DIRECTIONS FOR THIS TASK: Reproduce the forum thread on the origin of the bench hook in full, word for word.

PASSAGE PROVIDED:
# What's the origin of the "bench hook"?



## Etienne33 (Jul 10, 2014)

Hi all,

I'd like to know where, when and by whom was the bench hook invented.

Thanks a lot for your help


----------



## cabinetman (Jul 5, 2007)

We have an introduction section where you can say a few words about yourself. If you fill out your profile in your "User Control Panel", you can list any hobbies, experience, occupation, or if retired…from what, or other facts. You can also list your general geographical location which would be a help in answering some questions. In doing that your location will show under your username when you post. 

It was invented in 1971 by Carl Reynolds in Orlando, Florida.






















.


----------



## FrankC (Aug 24, 2012)

If this is what you are referring to it was invented long before 1971:


----------



## Al B Thayer (Dec 10, 2011)

I'm pretty sure we had them before 71.

http://books.google.com/books?id=HV...v=onepage&q=history of the bench hook&f=false

Al


----------



## FrankC (Aug 24, 2012)

Al B Thayer said:


> I'm pretty sure we had them before 71.
> 
> http://books.google.com/books?id=HV...v=onepage&q=history of the bench hook&f=false
> 
> Al


Hope the OP comes back and clarifies what he is referring to since a bench hook could be any one of several items as is stated in the link you provided.


----------



## Etienne33 (Jul 10, 2014)

Hi all,

@FrankC : yes, this is exactly what I'm referring to.
And yes, it's very old; I thought 18th century but maybe before, I don't know.


----------



## GeorgeC (Jul 30, 2008)

I doubt that anything that simple was really invented. 

George


----------



## Steve Neul (Sep 2, 2011)

Al B Thayer said:


> I'm pretty sure we had them before 71.
> 
> http://books.google.com/books?id=HV...v=onepage&q=history of the bench hook&f=false
> 
> Al


I took the remark cabinetman made as humor. As best as I can find out the bench hook came in the early 19th century. I don't think anyone will find out who made the first one. It would be like looking for the guy that made the first dovetail or mortise joint.

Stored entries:
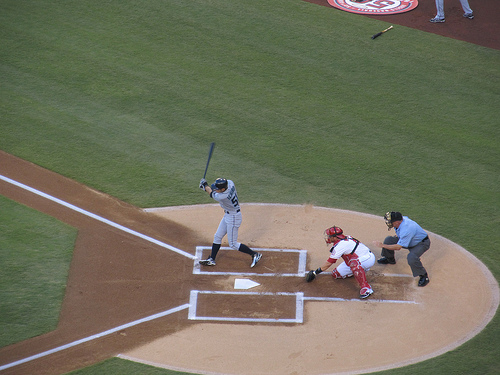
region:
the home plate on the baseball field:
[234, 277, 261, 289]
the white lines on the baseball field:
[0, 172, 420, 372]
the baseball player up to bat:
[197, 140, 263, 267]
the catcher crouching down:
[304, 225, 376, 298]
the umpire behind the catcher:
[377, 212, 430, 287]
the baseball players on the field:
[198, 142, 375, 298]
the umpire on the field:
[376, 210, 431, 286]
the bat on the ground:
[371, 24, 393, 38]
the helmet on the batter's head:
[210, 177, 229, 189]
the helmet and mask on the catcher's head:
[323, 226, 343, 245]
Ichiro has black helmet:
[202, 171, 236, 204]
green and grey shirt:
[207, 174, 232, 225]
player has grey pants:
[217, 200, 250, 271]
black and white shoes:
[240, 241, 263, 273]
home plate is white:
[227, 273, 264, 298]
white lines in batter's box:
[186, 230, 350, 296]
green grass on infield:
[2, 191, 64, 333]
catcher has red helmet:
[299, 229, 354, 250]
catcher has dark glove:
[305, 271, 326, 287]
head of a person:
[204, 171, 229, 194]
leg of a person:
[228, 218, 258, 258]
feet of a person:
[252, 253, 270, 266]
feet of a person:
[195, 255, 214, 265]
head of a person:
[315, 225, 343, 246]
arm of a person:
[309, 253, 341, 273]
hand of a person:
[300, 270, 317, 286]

RESPONSE FOR THIS EXERCISE:
# What's the origin of the "bench hook"?



## Etienne33 (Jul 10, 2014)

Hi all,

I'd like to know where, when and by whom was the bench hook invented.

Thanks a lot for your help


----------



## cabinetman (Jul 5, 2007)

We have an introduction section where you can say a few words about yourself. If you fill out your profile in your "User Control Panel", you can list any hobbies, experience, occupation, or if retired…from what, or other facts. You can also list your general geographical location which would be a help in answering some questions. In doing that your location will show under your username when you post. 

It was invented in 1971 by Carl Reynolds in Orlando, Florida.






















.


----------



## FrankC (Aug 24, 2012)

If this is what you are referring to it was invented long before 1971:


----------



## Al B Thayer (Dec 10, 2011)

I'm pretty sure we had them before 71.

http://books.google.com/books?id=HV...v=onepage&q=history of the bench hook&f=false

Al


----------



## FrankC (Aug 24, 2012)

Al B Thayer said:


> I'm pretty sure we had them before 71.
> 
> http://books.google.com/books?id=HV...v=onepage&q=history of the bench hook&f=false
> 
> Al


Hope the OP comes back and clarifies what he is referring to since a bench hook could be any one of several items as is stated in the link you provided.


----------



## Etienne33 (Jul 10, 2014)

Hi all,

@FrankC : yes, this is exactly what I'm referring to.
And yes, it's very old; I thought 18th century but maybe before, I don't know.


----------



## GeorgeC (Jul 30, 2008)

I doubt that anything that simple was really invented. 

George


----------



## Steve Neul (Sep 2, 2011)

Al B Thayer said:


> I'm pretty sure we had them before 71.
> 
> http://books.google.com/books?id=HV...v=onepage&q=history of the bench hook&f=false
> 
> Al


I took the remark cabinetman made as humor. As best as I can find out the bench hook came in the early 19th century. I don't think anyone will find out who made the first one. It would be like looking for the guy that made the first dovetail or mortise joint.